Task statement - When the word "space" appears in a line of the data below, list that line.

[Saved data entries]
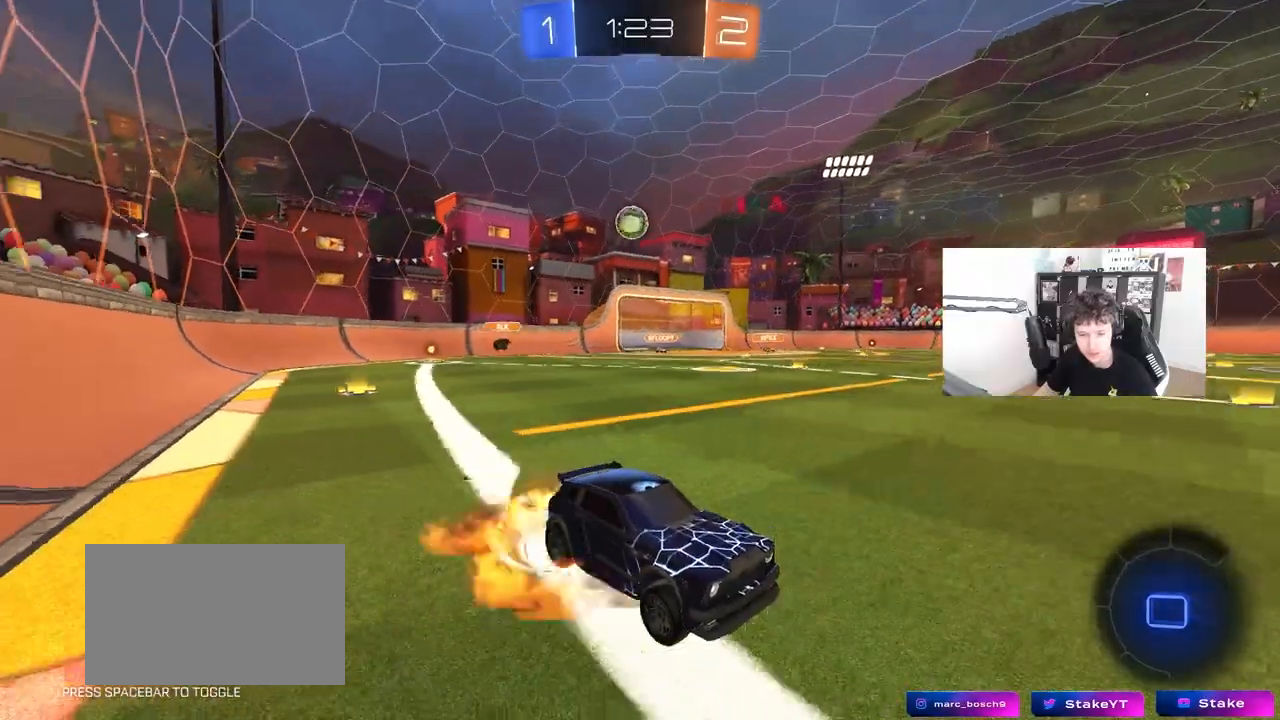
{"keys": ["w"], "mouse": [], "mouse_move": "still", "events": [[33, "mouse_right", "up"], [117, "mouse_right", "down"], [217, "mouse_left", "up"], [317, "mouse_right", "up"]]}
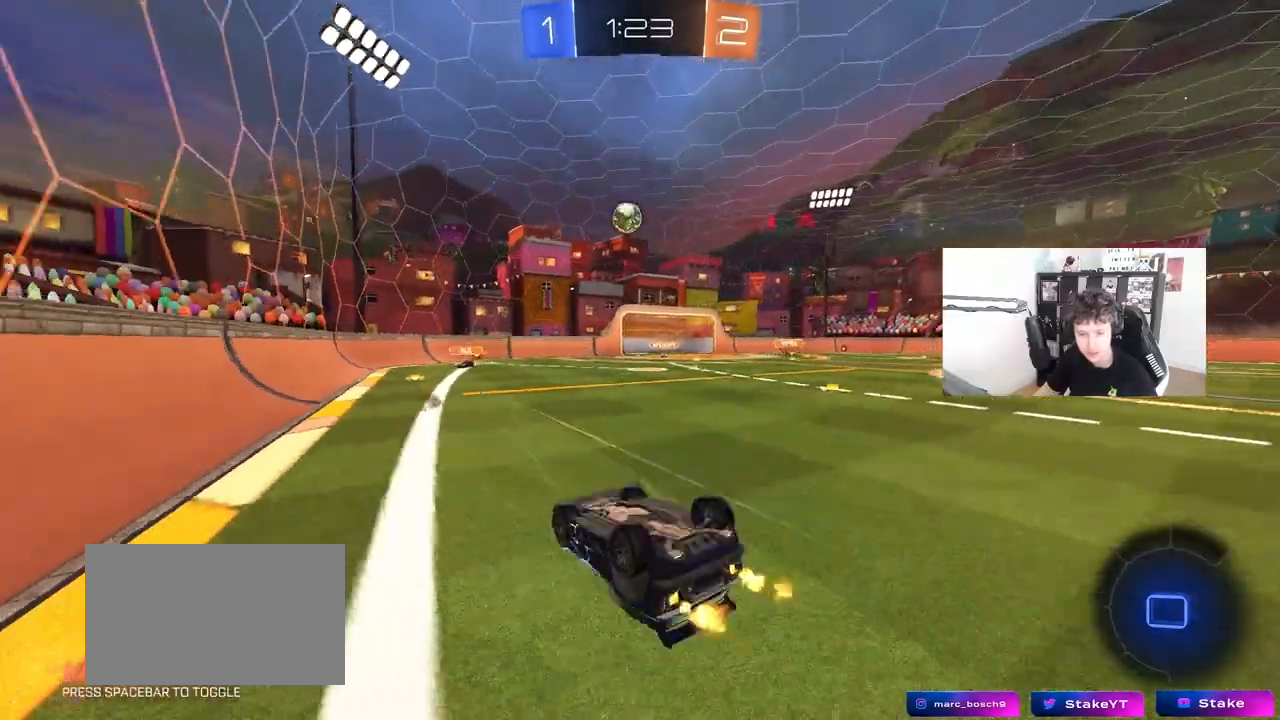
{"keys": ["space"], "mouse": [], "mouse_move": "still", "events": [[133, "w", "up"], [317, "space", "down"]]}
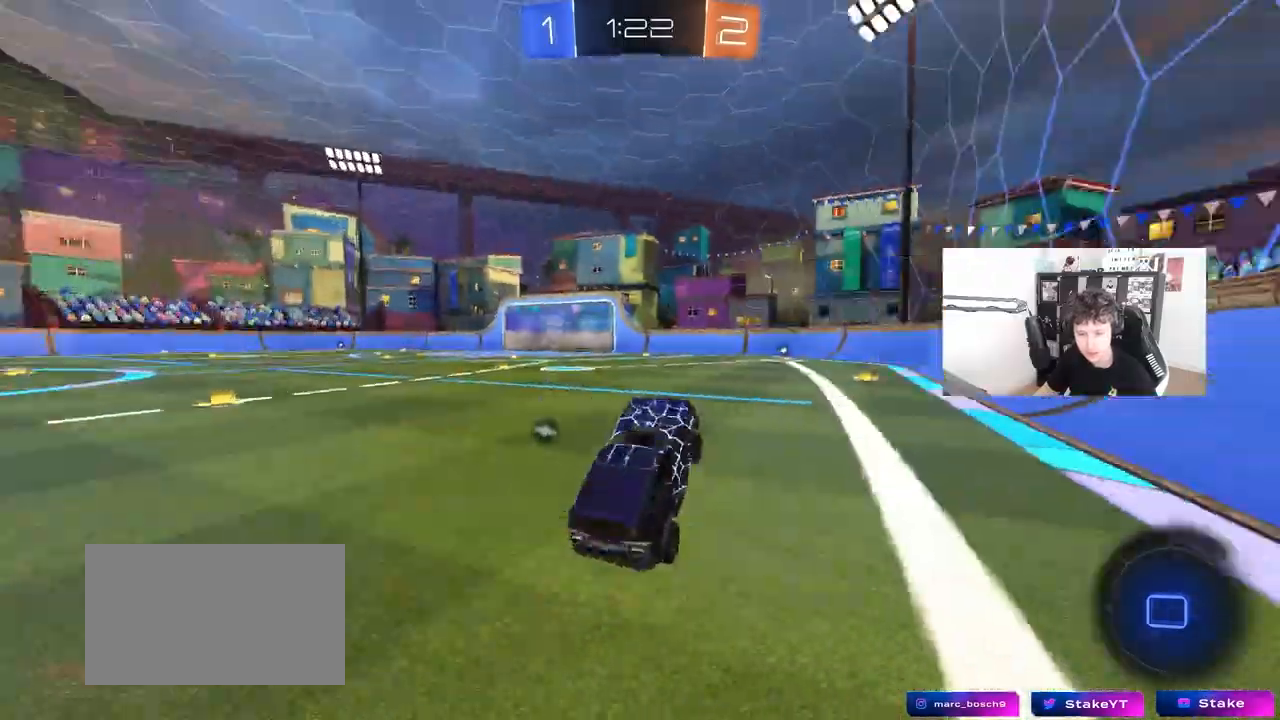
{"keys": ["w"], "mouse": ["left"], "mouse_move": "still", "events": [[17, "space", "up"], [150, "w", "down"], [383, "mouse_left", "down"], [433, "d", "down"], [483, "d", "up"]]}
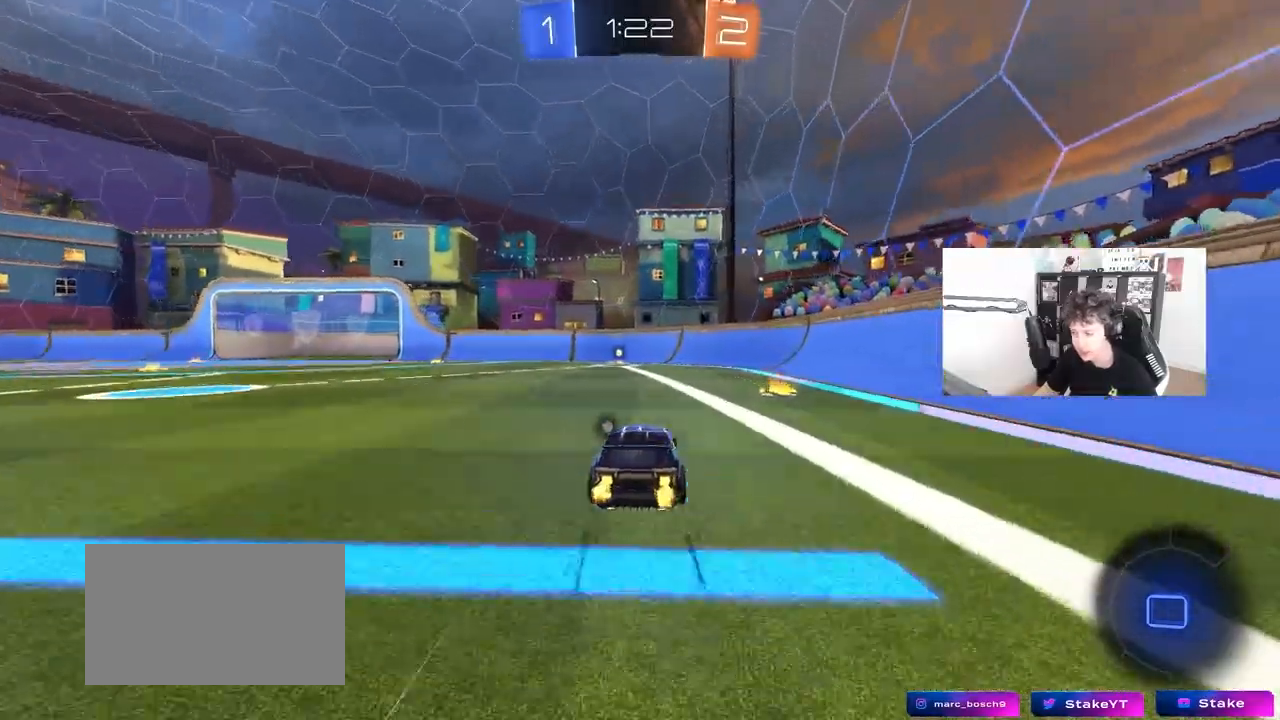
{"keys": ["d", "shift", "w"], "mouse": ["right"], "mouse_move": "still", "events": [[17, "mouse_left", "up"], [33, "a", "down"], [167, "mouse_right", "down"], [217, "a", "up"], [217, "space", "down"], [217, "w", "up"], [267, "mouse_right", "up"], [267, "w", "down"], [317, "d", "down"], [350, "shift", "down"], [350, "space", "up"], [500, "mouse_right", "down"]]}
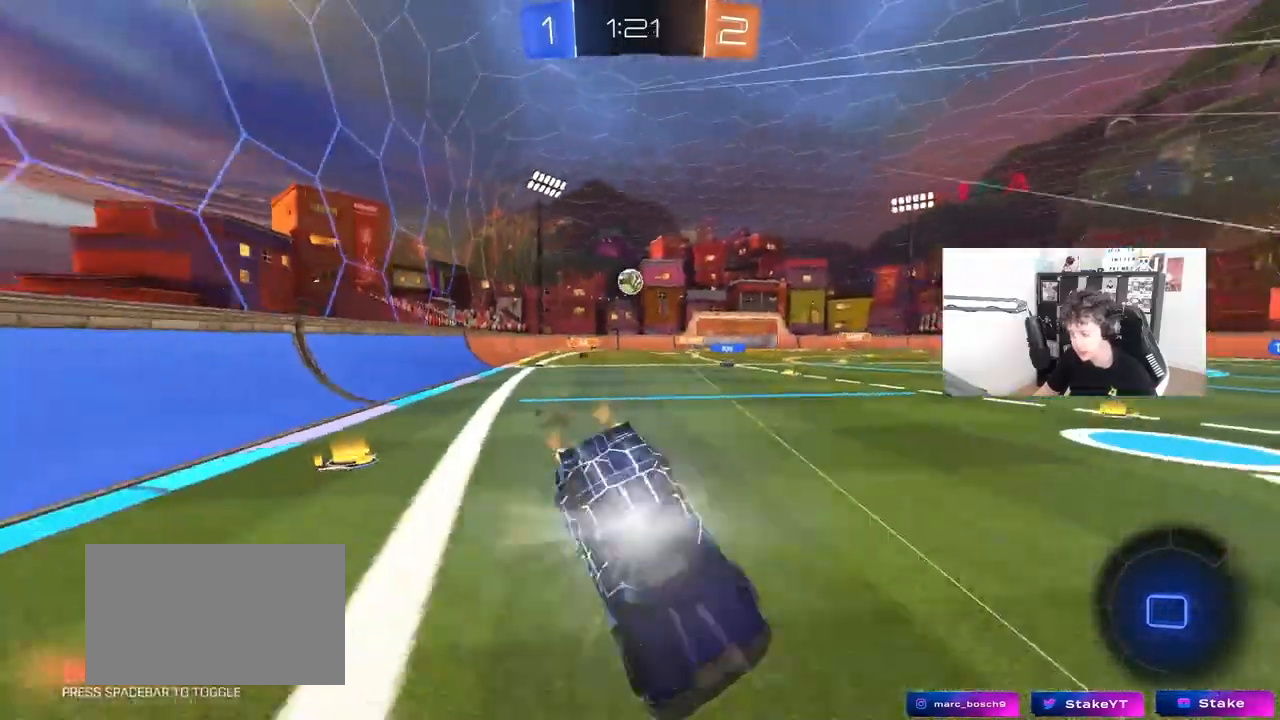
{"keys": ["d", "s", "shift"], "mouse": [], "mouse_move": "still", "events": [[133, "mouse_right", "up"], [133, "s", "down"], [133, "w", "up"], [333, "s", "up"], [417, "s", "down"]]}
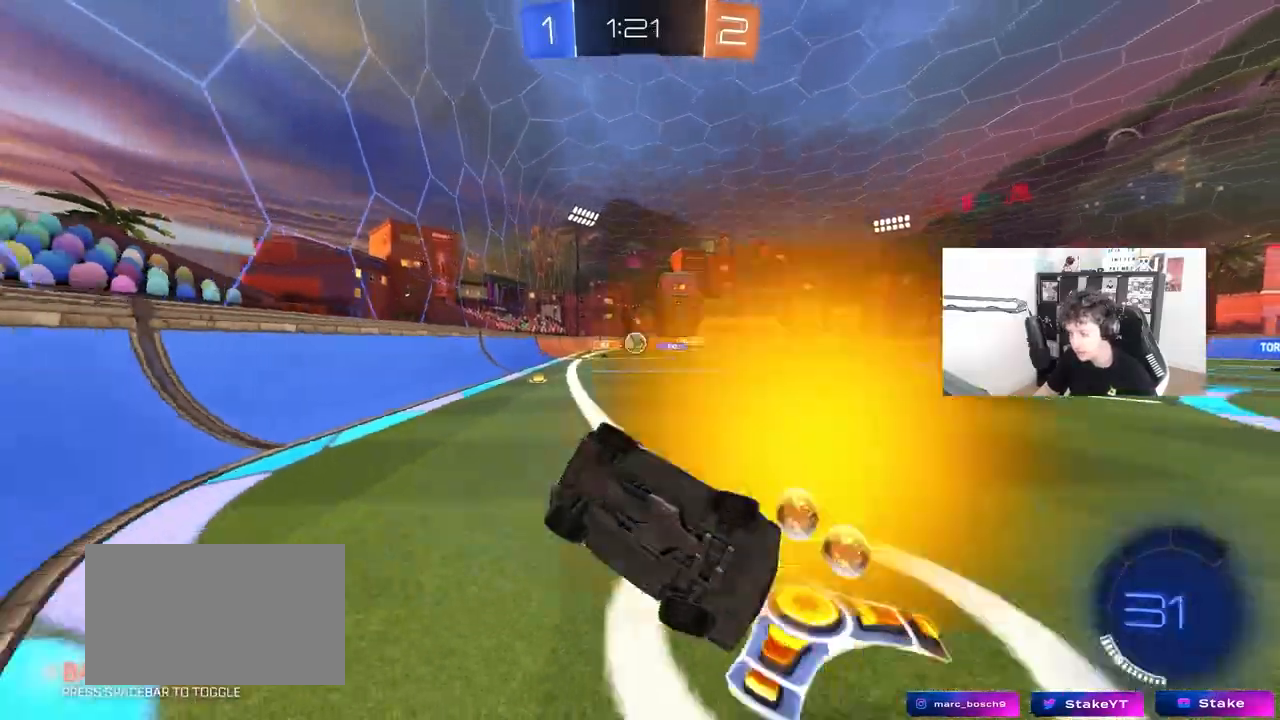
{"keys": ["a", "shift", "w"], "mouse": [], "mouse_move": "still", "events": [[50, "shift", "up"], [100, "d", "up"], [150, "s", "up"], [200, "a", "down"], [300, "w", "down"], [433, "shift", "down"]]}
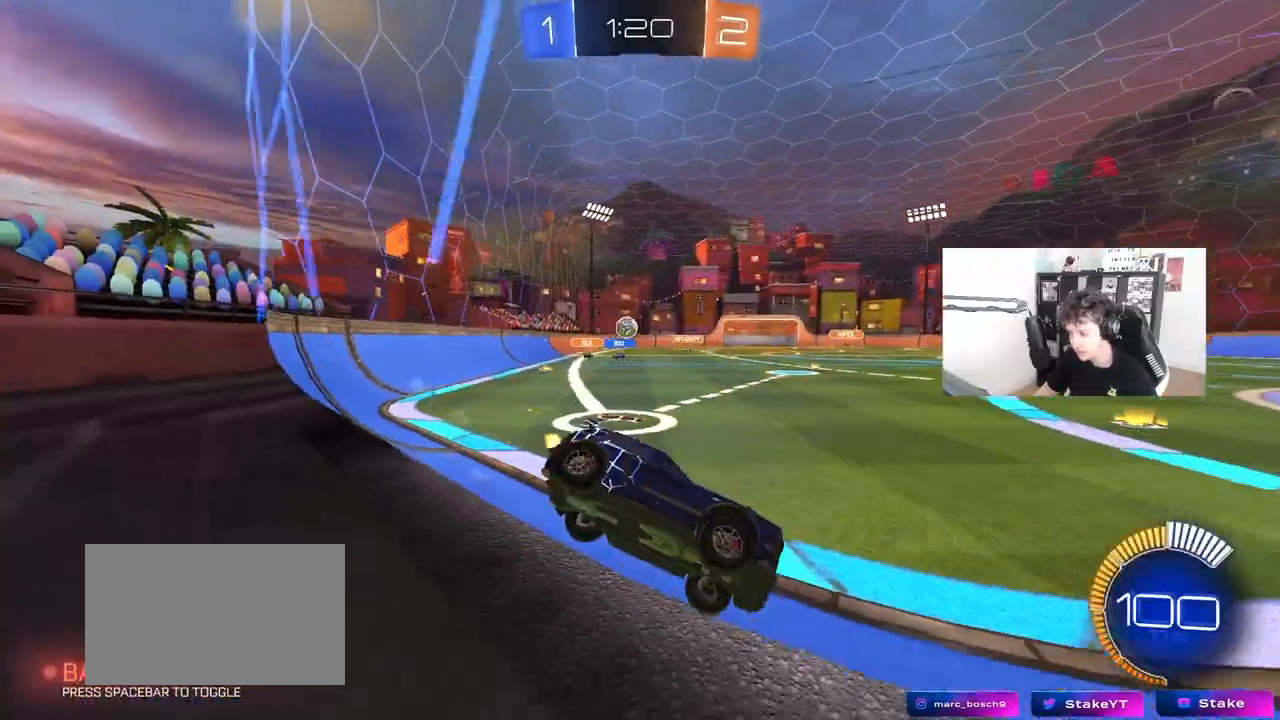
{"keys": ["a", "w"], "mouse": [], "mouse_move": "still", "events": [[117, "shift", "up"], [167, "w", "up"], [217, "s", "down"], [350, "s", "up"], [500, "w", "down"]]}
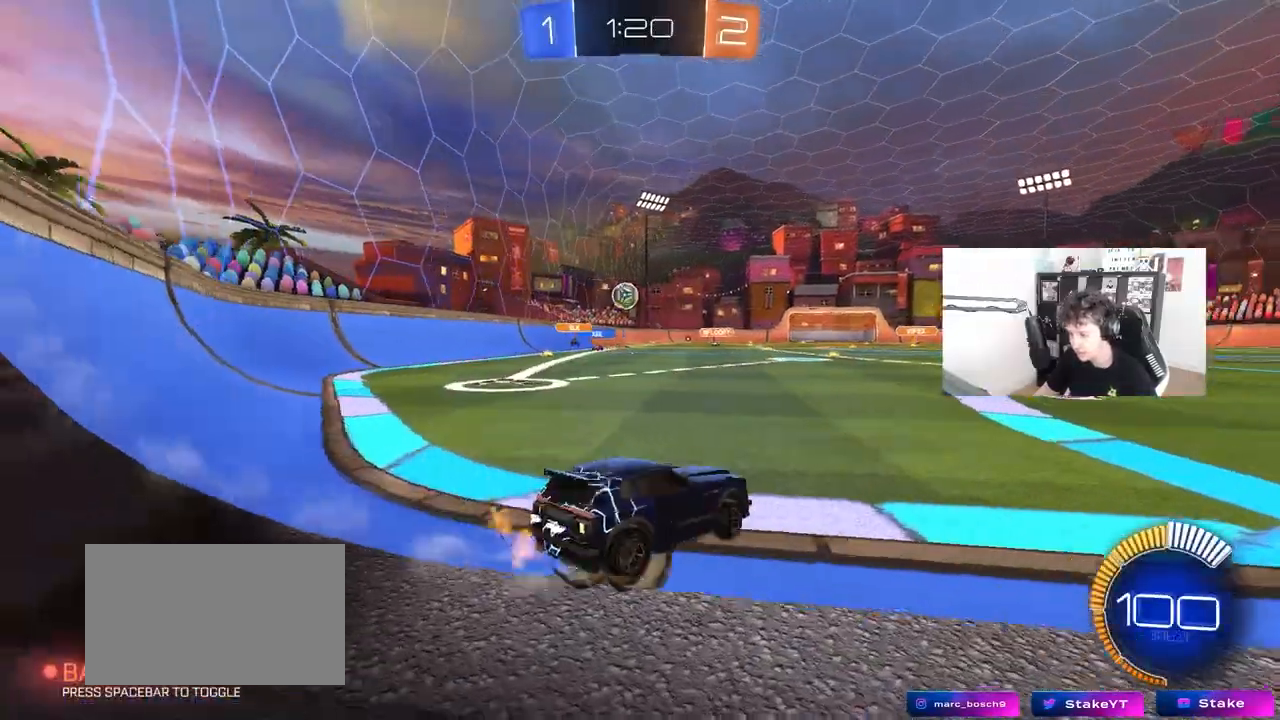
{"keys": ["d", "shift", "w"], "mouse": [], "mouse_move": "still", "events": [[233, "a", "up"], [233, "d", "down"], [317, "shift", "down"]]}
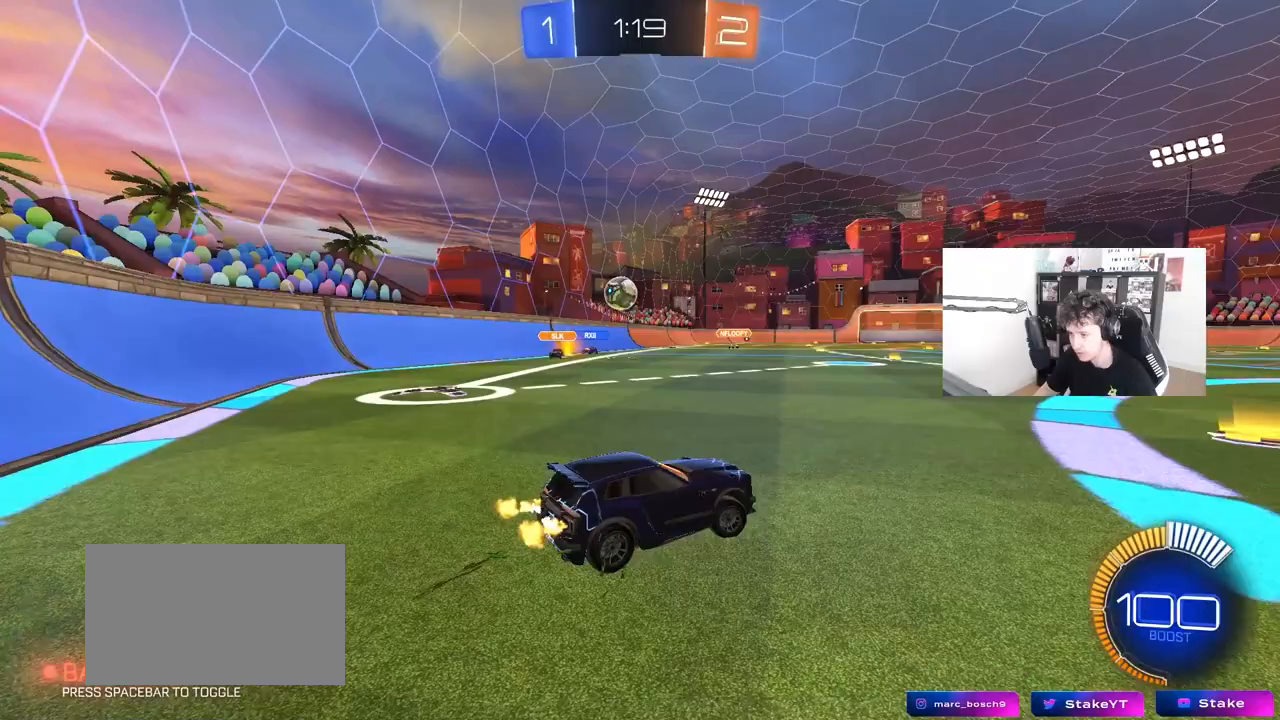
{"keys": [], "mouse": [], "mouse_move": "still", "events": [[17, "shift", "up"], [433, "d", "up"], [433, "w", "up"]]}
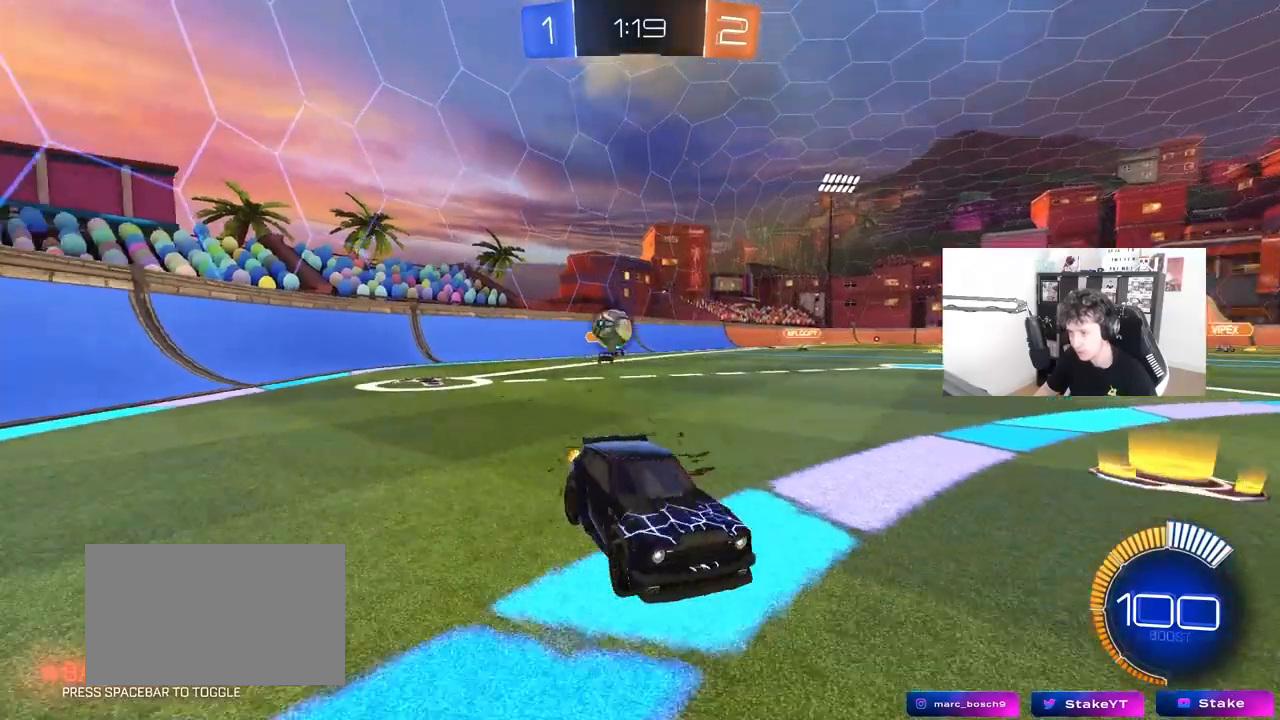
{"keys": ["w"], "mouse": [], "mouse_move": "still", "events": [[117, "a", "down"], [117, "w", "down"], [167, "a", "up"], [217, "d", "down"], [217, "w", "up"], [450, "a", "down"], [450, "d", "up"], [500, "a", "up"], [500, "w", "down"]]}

Solution to this exercise -
{"keys": ["space"], "mouse": [], "mouse_move": "still", "events": [[133, "w", "up"], [317, "space", "down"]]}
{"keys": ["w"], "mouse": ["left"], "mouse_move": "still", "events": [[17, "space", "up"], [150, "w", "down"], [383, "mouse_left", "down"], [433, "d", "down"], [483, "d", "up"]]}
{"keys": ["d", "shift", "w"], "mouse": ["right"], "mouse_move": "still", "events": [[17, "mouse_left", "up"], [33, "a", "down"], [167, "mouse_right", "down"], [217, "a", "up"], [217, "space", "down"], [217, "w", "up"], [267, "mouse_right", "up"], [267, "w", "down"], [317, "d", "down"], [350, "shift", "down"], [350, "space", "up"], [500, "mouse_right", "down"]]}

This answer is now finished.